__Exercise__.
Reproduce the entries exactly, beginning with the line containing "List each element's" and ending with their last line, both included.

Page layout parsing data:
+ + + + + + +

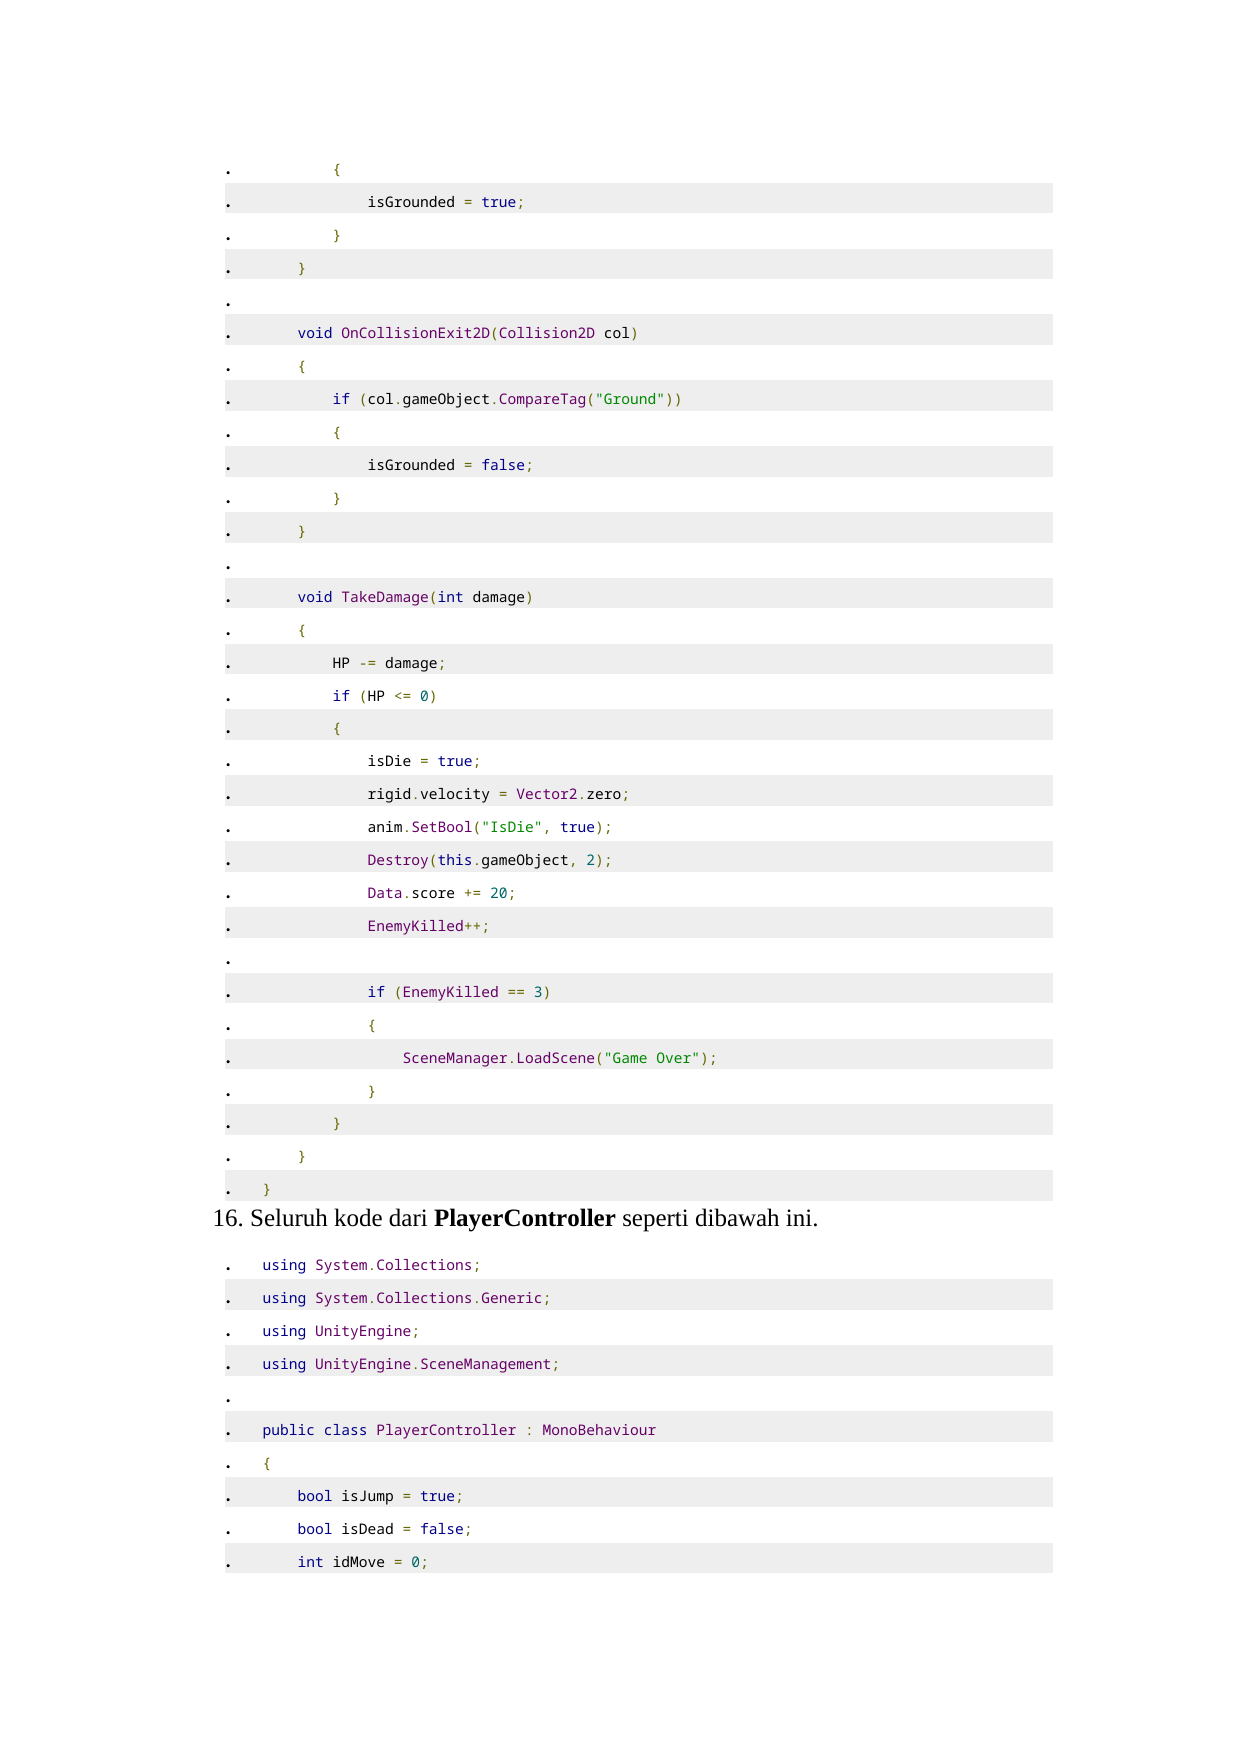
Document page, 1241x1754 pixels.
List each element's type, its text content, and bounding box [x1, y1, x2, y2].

list isGrounded = true; [225, 183, 1053, 213]
list if (HP <= 0) [225, 677, 1053, 707]
list anim.SetBool("IsDie", true); [225, 808, 1053, 839]
list using UnityEngine; [225, 1312, 1053, 1343]
list void TakeDamage(int damage) [225, 578, 1053, 608]
list } [225, 216, 1053, 246]
list using System.Collections; [225, 1246, 1053, 1277]
list int idMove = 0; [225, 1543, 1053, 1573]
list isDie = true; [225, 742, 1053, 773]
list } [225, 1170, 1053, 1201]
list { [225, 347, 1053, 378]
list Data.score += 20; [225, 874, 1053, 905]
list EnemyKilled++; [225, 907, 1053, 938]
list void OnCollisionExit2D(Collision2D col) [225, 314, 1053, 345]
list public class PlayerController : MonoBehaviour [225, 1411, 1053, 1442]
list } [225, 512, 1053, 543]
list } [225, 249, 1053, 279]
list using System.Collections.Generic; [225, 1279, 1053, 1310]
list { [225, 1006, 1053, 1036]
list if (EnemyKilled == 3) [225, 973, 1053, 1003]
list { [225, 150, 1053, 181]
list { [225, 1444, 1053, 1474]
list isGrounded = false; [225, 446, 1053, 477]
list rigid.velocity = Vector2.zero; [225, 775, 1053, 806]
list HP -= damage; [225, 644, 1053, 674]
text 16. Seluruh kode dari PlayerController seperti dibawah ini. [212, 1203, 1053, 1232]
list Destroy(this.gameObject, 2); [225, 841, 1053, 872]
list } [225, 1137, 1053, 1168]
list } [225, 1104, 1053, 1135]
list bool isDead = false; [225, 1510, 1053, 1540]
list SceneManager.LoadScene("Game Over"); [225, 1039, 1053, 1069]
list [225, 380, 1053, 411]
list { [225, 611, 1053, 641]
list } [225, 1072, 1053, 1102]
list { [225, 709, 1053, 740]
list using UnityEngine.SceneManagement; [225, 1345, 1053, 1376]
list bool isJump = true; [225, 1477, 1053, 1507]
list { [225, 413, 1053, 444]
list } [225, 479, 1053, 510]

+ + + + + + +

__Solution to this problem__.
List each element's type, its text content, and bounding box [x1, y1, x2, y2].

list isGrounded = true; [225, 183, 1053, 213]
list if (HP <= 0) [225, 677, 1053, 707]
list anim.SetBool("IsDie", true); [225, 808, 1053, 839]
list using UnityEngine; [225, 1312, 1053, 1343]
list void TakeDamage(int damage) [225, 578, 1053, 608]
list } [225, 216, 1053, 246]
list using System.Collections; [225, 1246, 1053, 1277]
list int idMove = 0; [225, 1543, 1053, 1573]
list isDie = true; [225, 742, 1053, 773]
list } [225, 1170, 1053, 1201]
list { [225, 347, 1053, 378]
list Data.score += 20; [225, 874, 1053, 905]
list EnemyKilled++; [225, 907, 1053, 938]
list void OnCollisionExit2D(Collision2D col) [225, 314, 1053, 345]
list public class PlayerController : MonoBehaviour [225, 1411, 1053, 1442]
list } [225, 512, 1053, 543]
list } [225, 249, 1053, 279]
list using System.Collections.Generic; [225, 1279, 1053, 1310]
list { [225, 1006, 1053, 1036]
list if (EnemyKilled == 3) [225, 973, 1053, 1003]
list { [225, 150, 1053, 181]
list { [225, 1444, 1053, 1474]
list isGrounded = false; [225, 446, 1053, 477]
list rigid.velocity = Vector2.zero; [225, 775, 1053, 806]
list HP -= damage; [225, 644, 1053, 674]
text 16. Seluruh kode dari PlayerController seperti dibawah ini. [212, 1203, 1053, 1232]
list Destroy(this.gameObject, 2); [225, 841, 1053, 872]
list } [225, 1137, 1053, 1168]
list } [225, 1104, 1053, 1135]
list bool isDead = false; [225, 1510, 1053, 1540]
list SceneManager.LoadScene("Game Over"); [225, 1039, 1053, 1069]
list [225, 380, 1053, 411]
list { [225, 611, 1053, 641]
list } [225, 1072, 1053, 1102]
list { [225, 709, 1053, 740]
list using UnityEngine.SceneManagement; [225, 1345, 1053, 1376]
list bool isJump = true; [225, 1477, 1053, 1507]
list { [225, 413, 1053, 444]
list } [225, 479, 1053, 510]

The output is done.